> TEXTBLOCK:
Ich wollte mich also einstimmen. Ich zündete eine Kerze an – Bio, fair gehandelt, klimaneutral versandt, selbstverständlich mit moralischem Zertifikat – und wollte etwas schreiben über Schnee, Stille, Zauber.
Dann kam eine Push-Nachricht: „Nur noch 3 Tage! 40% auf alle Weihnachtsartikel! Tannenbaum-Emoji 🎄“
Es waren noch 47 Tage bis Weihnachten.

Feldforschung im Glühweinmilieu

Vielleicht, dachte ich, muss man raus. Auf den Weihnachtsmarkt. Das wahre Leben spüren.
Der Glühweinduft! Das Lachen der Kinder! Die Wärme der Gemeinschaft!
Ich kam an – und fand: einen Outdoor-Ausschank mit QR-Code-Bezahlsystem. Meine Finger waren zu kalt, die App zu langsam, das WLAN zu schwach. Der Glühwein kostete 5,50 €, die Tasse 3 € Pfand, und als endlich alles bezahlt war, war das Getränk bereits kalt.
Der Duft? Desinfektionsmittel.
Die Kinder? Am Handy.
Die Gemeinschaft? Jeder für sich, aber gemeinsam frierend.
Neben mir sagte ein Mann ins Telefon:
„Nein, ist nicht so besonders. Ja, ich komm bald heim.“
Ich nickte innerlich. Er sprach für uns alle.

Sinnlichkeit auf Sparflamme

Sinnlichkeit, hieß es, sei das Ziel.
Doch was ist Sinnlichkeit in einer Welt, in der selbst der Glühwein digitalisiert wurde?
Früher war’s ein Keks zu viel. Ein Kuss im Kerzenlicht, das Wachs tropfte, und niemand beschwert sich, weil es schön war. Heute tropft nur noch das WLAN.
„Alexa, spiel Weihnachtsmusik.“
„Ich habe keine Verbindung zum Internet.“
Das ist der wahre Weihnachts-GAU: der Zusammenbruch der Datenverbindung. Kein Engel, kein Stern, kein Halleluja – nur das kalte Schweigen der Sprachassistentin.

Die moralisch korrekte Zielgruppe

Und dann sehe ich euch vor mir – ja, euch, liebe Zuhörende.
In euren ethisch geprüften Wollpullis, mit einem ökologisch einwandfreien schlechten Gewissen.

> BEREITGESTELLTES MATERIAL:
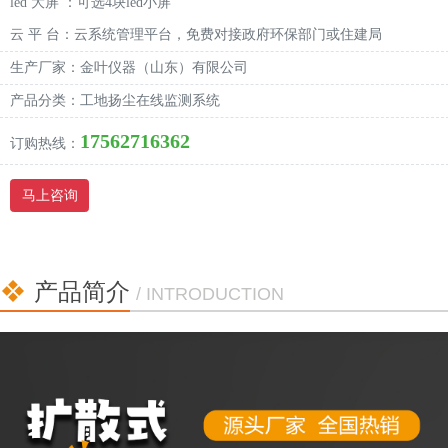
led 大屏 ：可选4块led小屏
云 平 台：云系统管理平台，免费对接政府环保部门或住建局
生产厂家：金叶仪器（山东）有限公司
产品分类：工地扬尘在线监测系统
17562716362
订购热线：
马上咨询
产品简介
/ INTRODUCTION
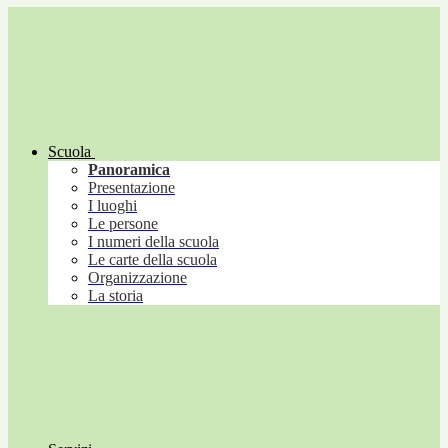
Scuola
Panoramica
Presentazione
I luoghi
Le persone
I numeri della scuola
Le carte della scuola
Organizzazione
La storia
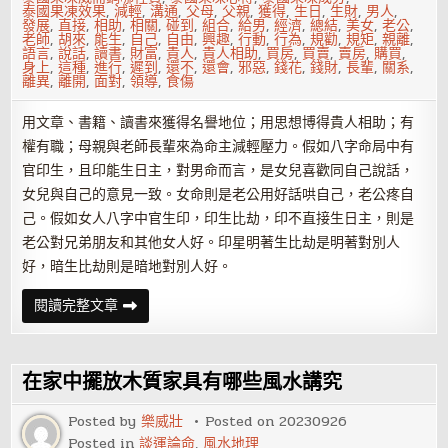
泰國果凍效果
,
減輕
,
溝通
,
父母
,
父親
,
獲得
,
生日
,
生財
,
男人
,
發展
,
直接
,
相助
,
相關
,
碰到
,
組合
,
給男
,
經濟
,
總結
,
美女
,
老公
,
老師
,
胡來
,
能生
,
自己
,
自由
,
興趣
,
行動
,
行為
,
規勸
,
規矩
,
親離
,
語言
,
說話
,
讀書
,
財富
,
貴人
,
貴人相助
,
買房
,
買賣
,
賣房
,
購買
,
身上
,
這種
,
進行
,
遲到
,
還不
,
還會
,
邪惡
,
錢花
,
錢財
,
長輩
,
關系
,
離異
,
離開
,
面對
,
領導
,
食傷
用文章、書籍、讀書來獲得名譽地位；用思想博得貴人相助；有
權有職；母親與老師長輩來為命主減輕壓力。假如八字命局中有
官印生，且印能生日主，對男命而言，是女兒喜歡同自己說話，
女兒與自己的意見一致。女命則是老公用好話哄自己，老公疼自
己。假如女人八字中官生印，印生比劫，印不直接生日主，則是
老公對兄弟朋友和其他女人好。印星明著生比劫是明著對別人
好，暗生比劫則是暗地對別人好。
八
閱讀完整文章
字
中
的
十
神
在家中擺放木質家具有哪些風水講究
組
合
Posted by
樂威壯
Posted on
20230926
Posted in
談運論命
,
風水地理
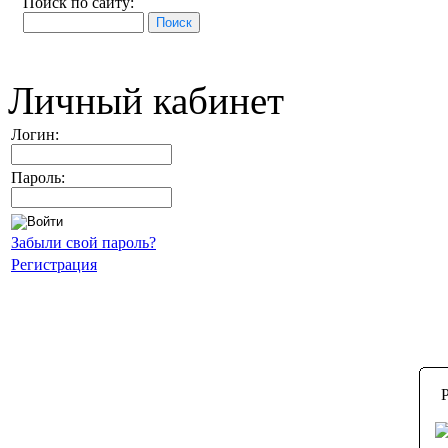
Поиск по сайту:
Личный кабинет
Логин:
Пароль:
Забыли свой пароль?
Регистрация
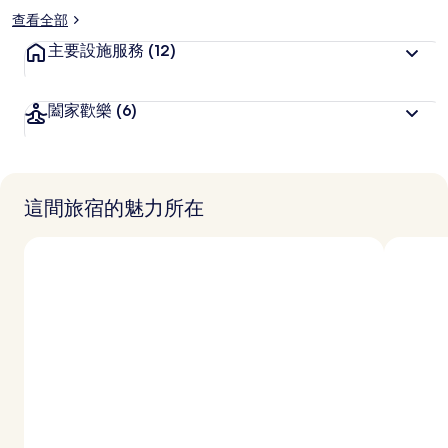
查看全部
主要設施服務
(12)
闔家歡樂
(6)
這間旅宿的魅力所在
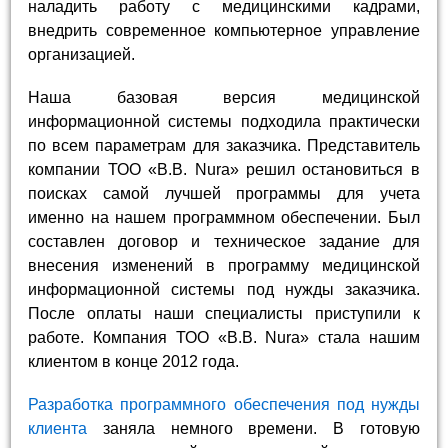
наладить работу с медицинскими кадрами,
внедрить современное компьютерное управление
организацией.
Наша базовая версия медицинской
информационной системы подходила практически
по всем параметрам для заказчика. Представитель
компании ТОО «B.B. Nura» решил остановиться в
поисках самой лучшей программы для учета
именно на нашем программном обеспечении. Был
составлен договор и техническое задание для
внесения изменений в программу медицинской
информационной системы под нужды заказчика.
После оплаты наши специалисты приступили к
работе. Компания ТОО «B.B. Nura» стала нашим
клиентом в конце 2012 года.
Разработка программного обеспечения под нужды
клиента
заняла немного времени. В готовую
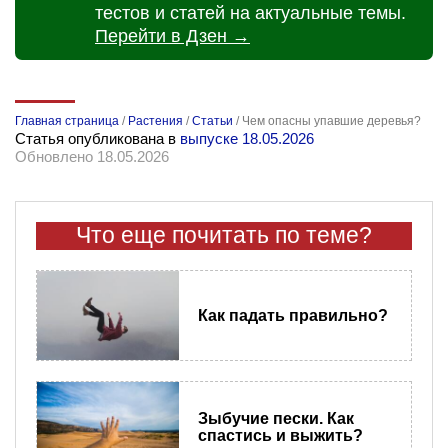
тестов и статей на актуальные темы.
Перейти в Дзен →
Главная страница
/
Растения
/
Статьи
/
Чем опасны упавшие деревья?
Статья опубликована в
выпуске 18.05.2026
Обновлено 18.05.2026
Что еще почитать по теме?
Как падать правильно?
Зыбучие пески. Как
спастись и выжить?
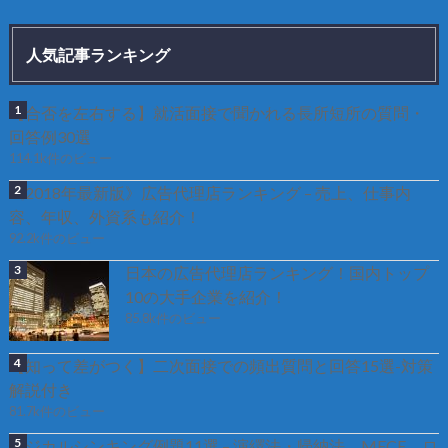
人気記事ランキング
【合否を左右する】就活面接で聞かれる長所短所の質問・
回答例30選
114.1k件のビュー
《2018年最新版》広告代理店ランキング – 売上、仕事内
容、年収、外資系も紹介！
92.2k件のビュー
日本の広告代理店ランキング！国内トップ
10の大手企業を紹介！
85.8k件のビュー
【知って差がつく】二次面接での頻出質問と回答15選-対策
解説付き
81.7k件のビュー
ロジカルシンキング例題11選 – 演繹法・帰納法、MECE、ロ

> AUFGABENSTELLUNG: Setze den satirischen Text über die Vorweihnachtszeit bitte nach seinem letzten Satz fort. Die Datensätze spielen dafür keine Rolle.

> ANTWORT ZUR AUFGABE:
Ihr habt eine Gans gekauft, die ein gutes, veganes Leben hatte – bis sie es nicht mehr hatte. Und ihr habt Geschenke organisiert, die nicht Freude bringen sollen, sondern Gewissensberuhigung: Eine Ziege für Afrika. Im Namen von Tante Gertrude. Die Ziege weiß nichts davon, aber ihr habt es getan – und das zählt. Das Foto der Referenz-Ziege ähnelt stark ihrem Gesicht, als Tante Gertrude das Zertifikat auspackte.
Ihr seid erschöpft. Nicht vom Feiern. Vom Versuch, es moralisch richtig zu tun.
Ihr wollt Wärme – aber der Strompreis friert selbst den Elektrokamin ein.

Der große Kollaps

Also schreibe ich. Nicht besinnlich, nicht festlich, sondern: erschöpft.
Weihnachten ist längst kein Fest mehr, es ist ein Projekt. Ein kollektives Burn-out mit Glitzer und Beleuchtung.
Die Engel? Haben gekündigt.
„Unbezahlte Überstunden im Himmel? Sorry, Petrus, das machen wir nicht mehr. Wir gründen jetzt eine Consulting-Firma – oder werden Influencer. Bessere Arbeitszeiten, gleiches Strahlen.“

Der Trotz der Letzten

Und trotzdem – wir feiern weiter.
Nicht, weil es schön ist, sondern weil wir es noch können.
Wir wissen, dass es albern ist. Und genau darin liegt der Trost.
Wenn 37 Handys gleichzeitig „Stille Nacht“ spielen, jedes mit einer anderen Latenz, entsteht etwas Großartiges: der schiefe Chor der Unvollkommenheit.
Das ist vielleicht das neue Besinnliche – das Wissen, dass wir keine Besinnung mehr haben. Und das neue Sinnliche – die Sehnsucht nach einer Minute Ruhe, in der niemand etwas bestellt, bewertet oder liked.

Epilog mit Glühweinresten

Ich wünsche euch keine frohe Weihnacht. Froh ist überbewertet.
Ich wünsche euch eine erträgliche.
Geschenke, die so nutzlos sind wie dieser Text – und gerade deshalb perfekt.
Einen Moment, in dem niemand fragt, ob das jetzt nachhaltig genug ist.
Und wenn Alexa wieder streikt, sagt einfach: „Dann eben nicht“ – und singt selbst.
Denn nur, wer nichts mehr erwartet, kann noch überrascht werden –
von einem Lächeln, einem funktionierenden Lichterkettenstecker,
oder der ehrlichen Stille nach dem kollektiven Weihnachtswahnsinn.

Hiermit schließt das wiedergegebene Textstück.